When he saw TV pictures of American Gls torturing Iraqis at the Abu Ghraib prison, psychologist Philip Zimbardo had a chilling sense of deja vu. Some 30 years ago, he'd created the now infamous Stanford Prison Experiment, which had brought out similar shockingly brutal behaviour from clean-cut all-American types of recruits. Things had gotten so horribly out of hand that Zimbardo was forced to call of the experiment after six days: the 'guards' randomly selected from normal boys-next door types, became transformed into vicious sadists and the ;prisoners", who also had no previous record of mental flew or weakness, were relentlessly bullied into becoming into real psychological wrecks.

So what makes seemingly harmless 'good' people do unspeakably evil things to fellow humans ? Even if you are a 'good apple, Zimbardo, now a professor emeritus at Stanford, explains in his best-seller The Lucifer Effect, that being in a 'bad barrel' will corrupt you; just as Lucifer turned from God's favourite angel into a devil, perfectly good people can turn into monsters if prompted by social influences.

"It's hard to imagine how a seeming game of "cops and robbers" played college kids, with a few academics watching, could have descended into what became a hellhole for many in that basement," he adds. "The situation won; humanity lost. Out of the window went the moral upbringing of those young men, as well as their middle- class civility. Power ruled, and unrestrained power became an aphrodisiac. Power without surveillance by higher authorities was a poisoned chalice that transformed character in unpredictable directions."

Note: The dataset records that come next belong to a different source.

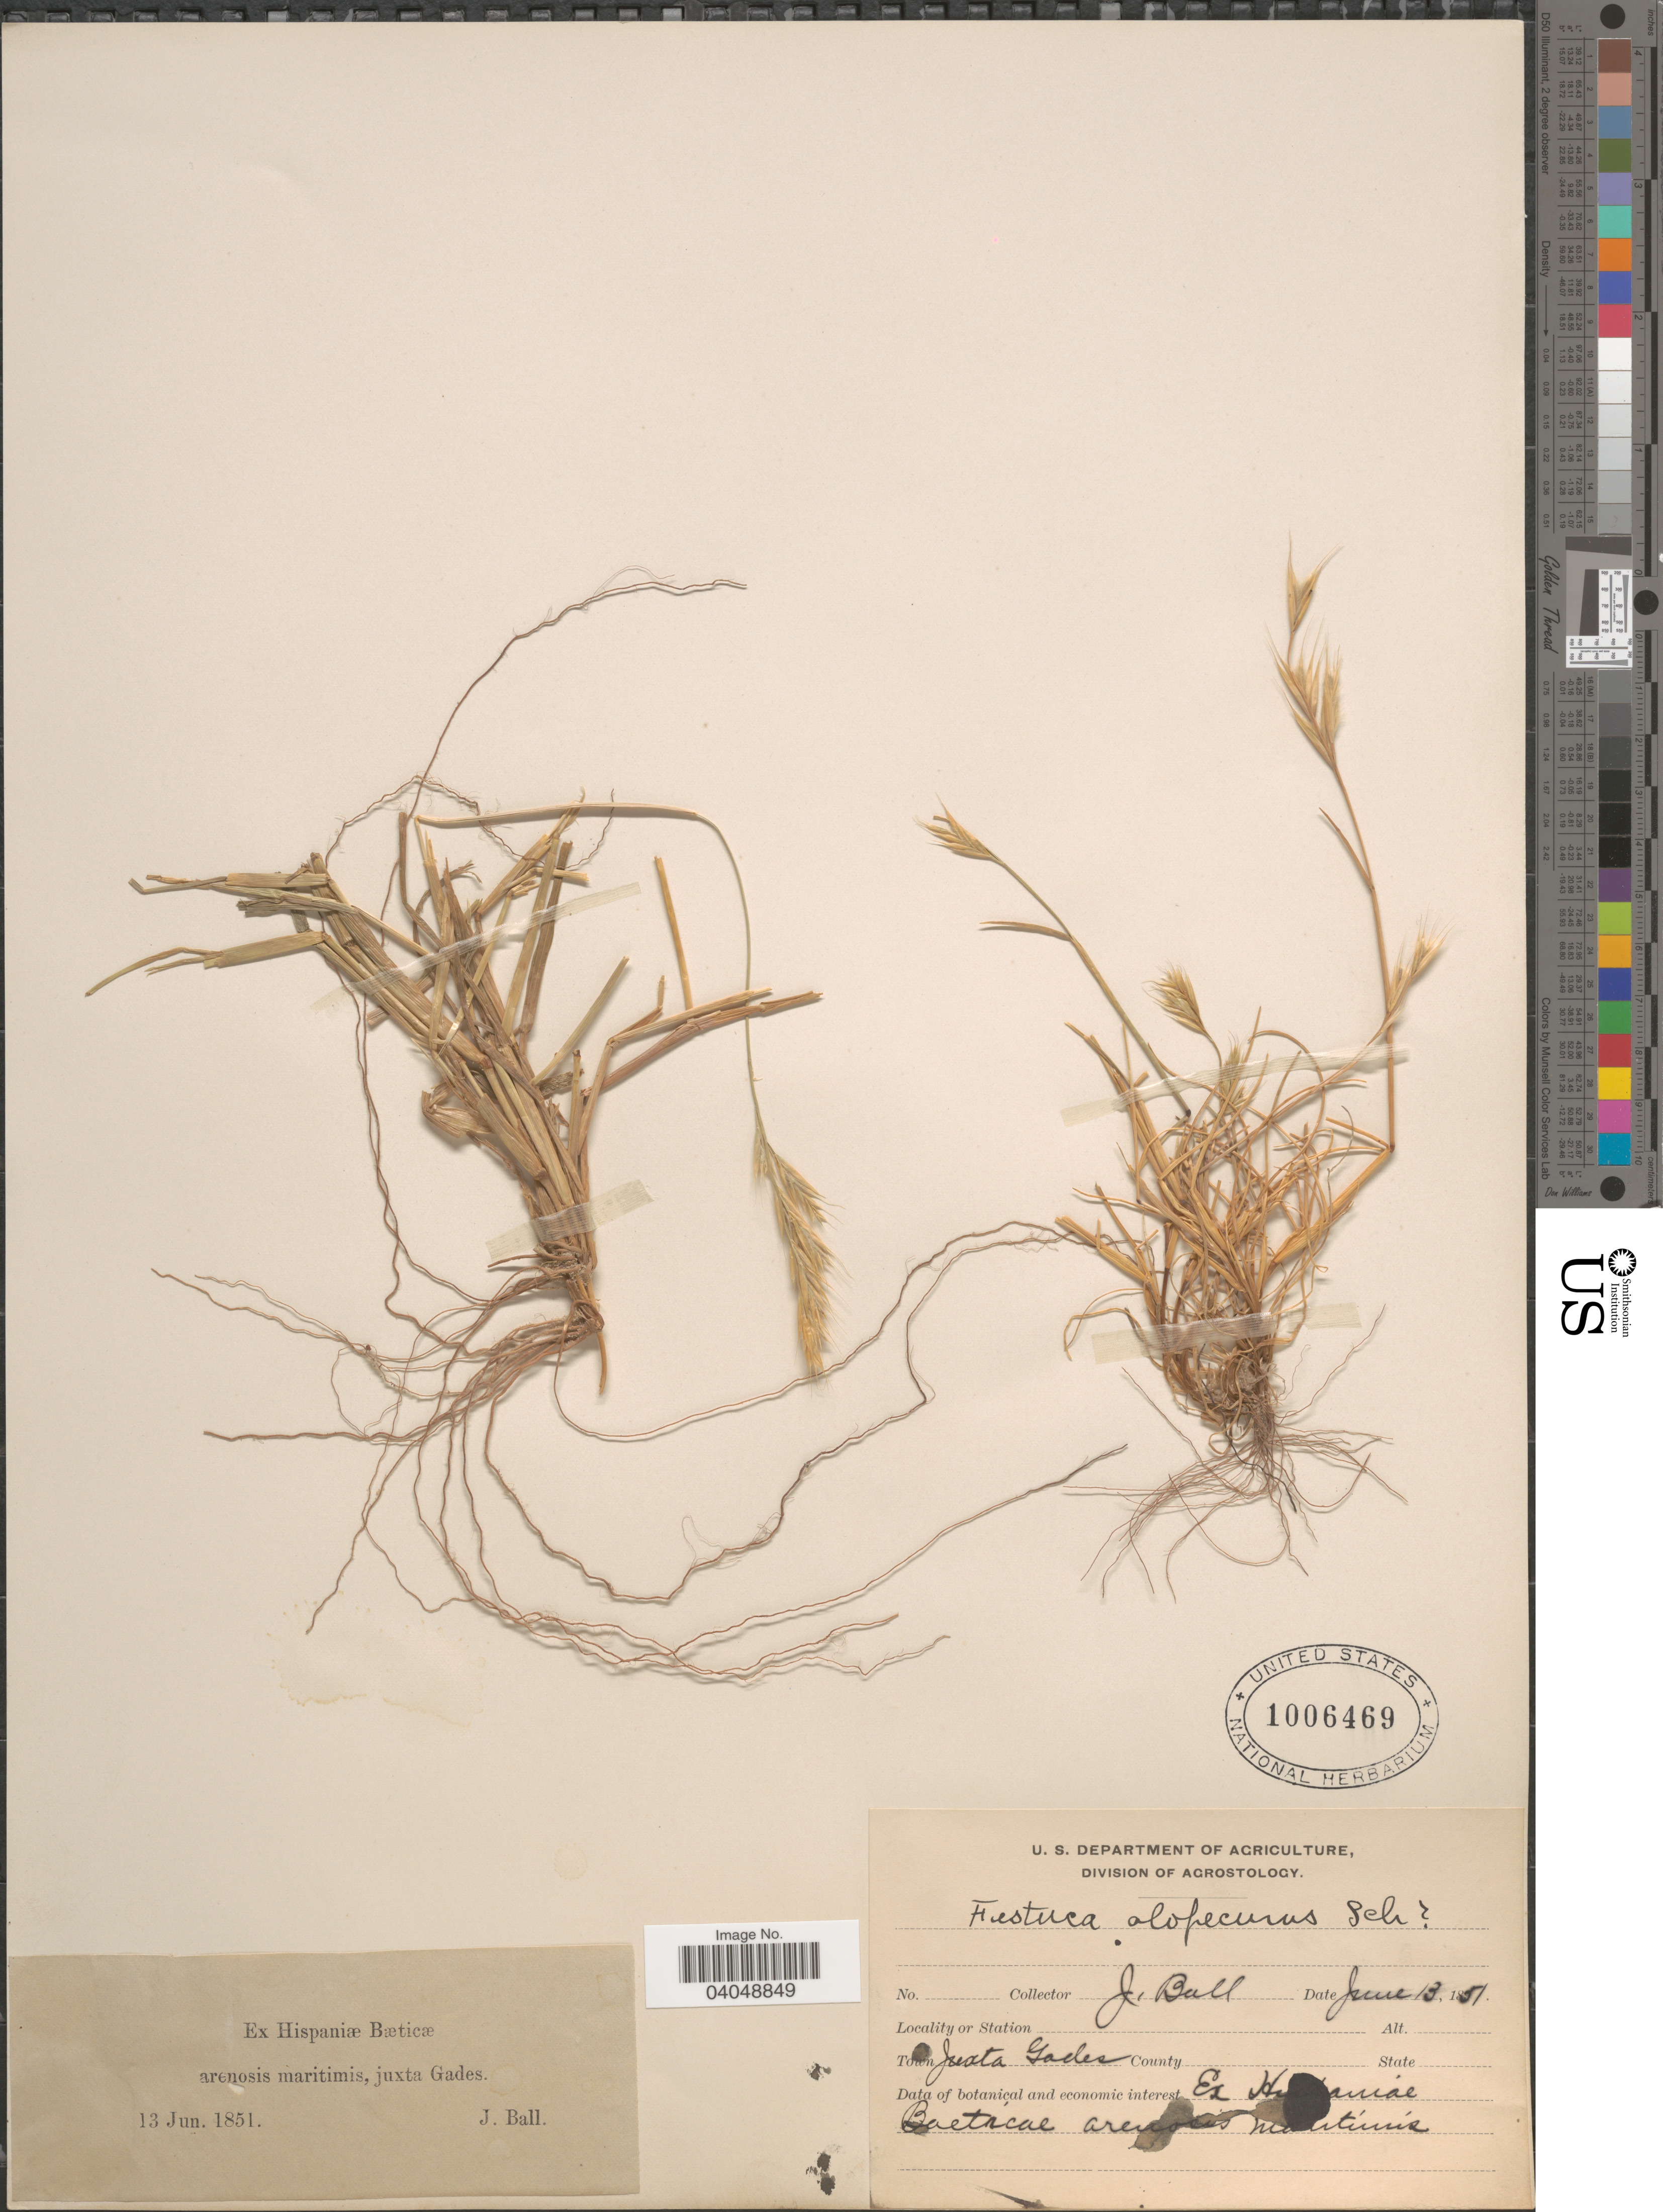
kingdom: Plantae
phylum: Tracheophyta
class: Liliopsida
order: Poales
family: Poaceae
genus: Festuca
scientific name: Festuca alopecuros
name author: Schousb.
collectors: J. Ball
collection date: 1851-06-13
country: Spain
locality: Ex Hispaniæ Bæticæ arenosis maritimis, juxta Gades.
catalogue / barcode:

In retrospect, Zimbardo believes that most of us tend to be fascinated with evil not because of its consequences but because evil is a powerful demonstration of power and domination over others. Similar findings came from Stanley Milgram's classic study of obedience to authority --- in which two-thirds of subjects in a study ostensible about memory went all the way in delivering what they thought was a lethal shock to another person (an actor, feigning agony unbeknown to the torturers). The moral is to be constantly aware of how thin the line  separating good and evil is. Nor is it an abstraction, says Zimbardo quoting Solzhenitsyn: that line at the centre of every human heart. It's a decision one has to make every day, where to be.